The city is hoping to raise $100,000 or more to improve its skate park, and it's getting help on the design from the experts -- the people who use the park.
The folks at the Burnsville Recreation Department had a radical idea when they found themselves with a possible $70,000 to fix up the city's free skateboard park:
Ask the kids, the teenagers and adults who use the park what improvements they would like to see.
Among the suggestions coming out of two meetings in June: A concrete skating surface instead of asphalt, a six-foot bowl for practicing aerial stunts, break areas with shade, a drinking fountain, spectator areas and grills for cooking.

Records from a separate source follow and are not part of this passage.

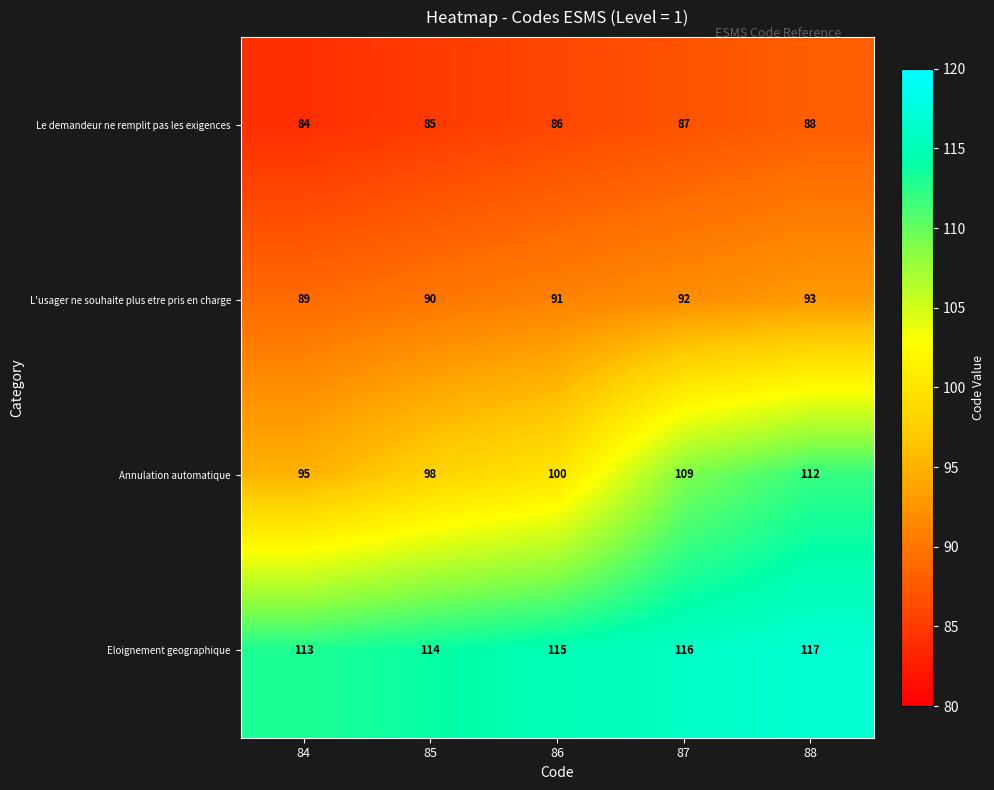

What value does the Le demandeur ne remplit pas les exigences series have at 87?

87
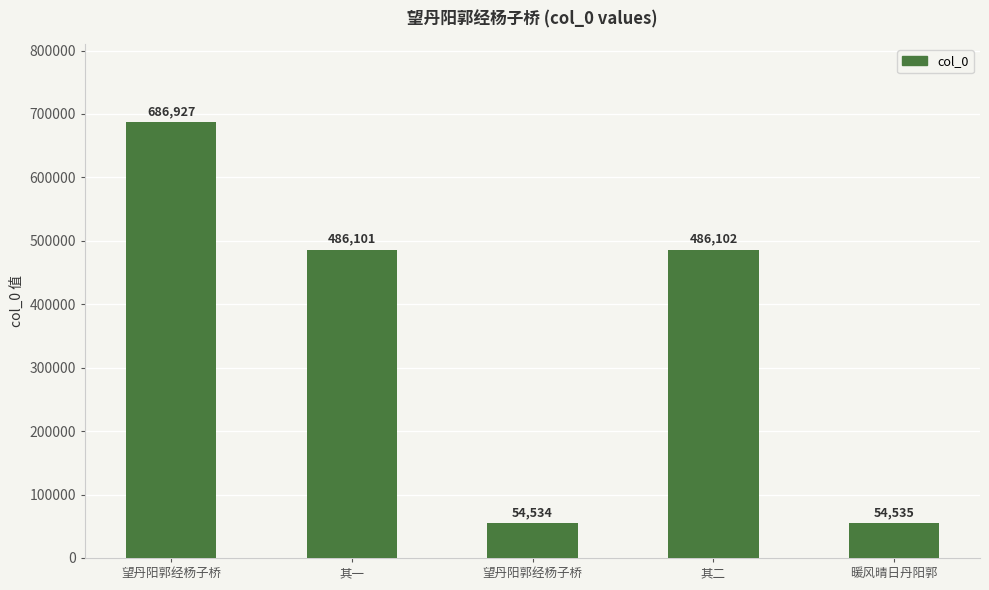

How many data points does each series have?

5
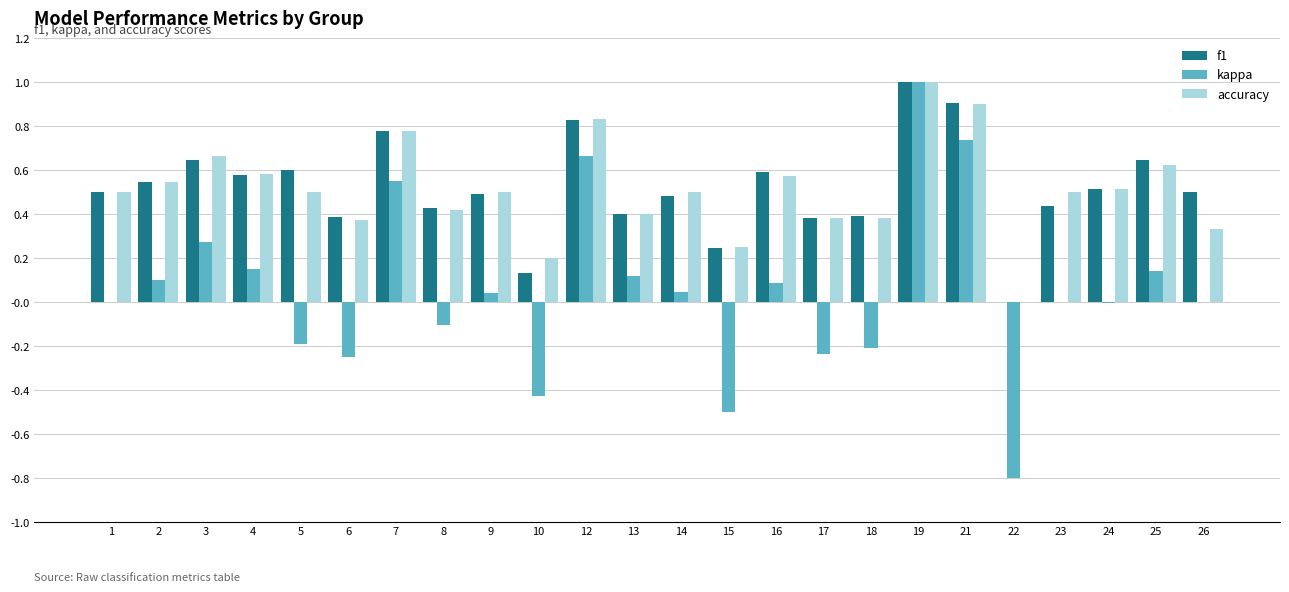

At which label does accuracy reach its peak?

19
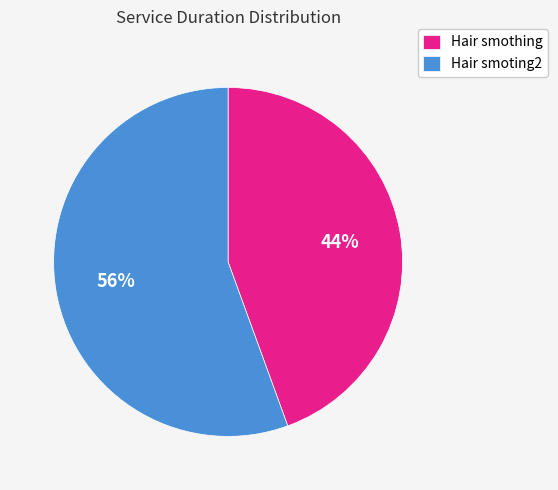

Which slice represents more than half of the pie?

Hair smoting2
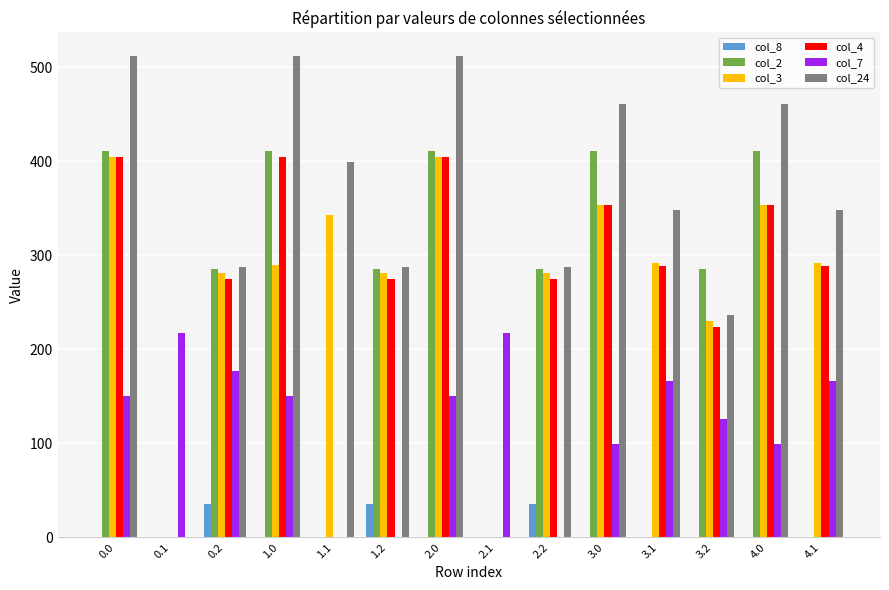

Is it true that col_2 equals -273.8 at 4.1?

False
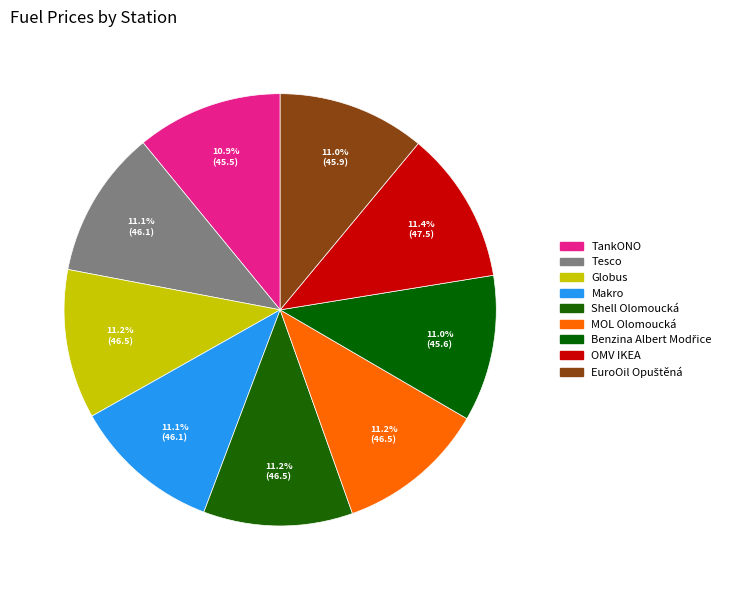

How many slices are in this pie chart?

9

Almost two dozen skaters showed up on Tuesday night to meet with recreation officials to talk about the future of the skate park, one of several in the south metro.
The consensus seemed to be that the size of the park doesn't matter -- the most important thing is creating a unique space that will draw skaters from all over the Twin Cities.
"I think that it's more important to have something unique that will actually draw skaters in than to have this multitude of stuff," said Olaf Gilbertson, a Burnsville resident who lives two blocks from the park and skates there once or twice a week.
Dean Mulso, Burnsville's recreation facilities manager, said the city does not know how much it will cost but that it could be $100,000 or more to make the improvements at the skate park in the next two or three years.
"Whether they pan out or not, we don't know," Mulso said last week. "We're going to have to depend on the users to make this happen."
At the moment, the $70,000 the city has earmarked for improvements is aimed at resurfacing the existing park and doing maintenance on the ramps and other structures.
The city is hoping to leverage the money through grants or corporate sponsorships into the bulk of what it will need for the improvements. The city also wants the skaters to get involved in the fundraising.
One of the probable outcomes is that the size of the park would be cut, from about 18,000 square feet to about 11,000 square feet.
That change came about as a result of talking to the dozens of kids who use the facilities.
"They are not concerned about the size," Mulso said. "To them, it's all about skateability and flow."
A city attraction?
The park opened more than 10 years ago as a Tier II park, for more experienced skaters. But that proved to be a money loser, so the city turned it into a beginner or Tier I park, making it quite popular with kids, especially beginners and those under 13, Mulso said.
The possible changes to the facility, including taking away the chain link fence that surrounds it, are intended to make the place more attractive to skaters in the city.
"Our goal and hope is that we can develop a great state park here in Burnsville," Mulso said before the meeting.
On Tuesday, he and other recreation officials got plenty of advice on how to accomplish that goal from more than 20 skaters ranging in age from about 10 years old to adults in their mid-30s.
"This could be a very big thing," said Travis Milberger, another skater. "Once you build it, people will come, especially if you build it right."
One popular sentiment was to create viewing stands and a grilling area to allow non-skaters to hang out at the park, turning the facility into more of a community asset.
"It should be a park for everybody in the community," said Alex De Marco. "We want to be a part of the community."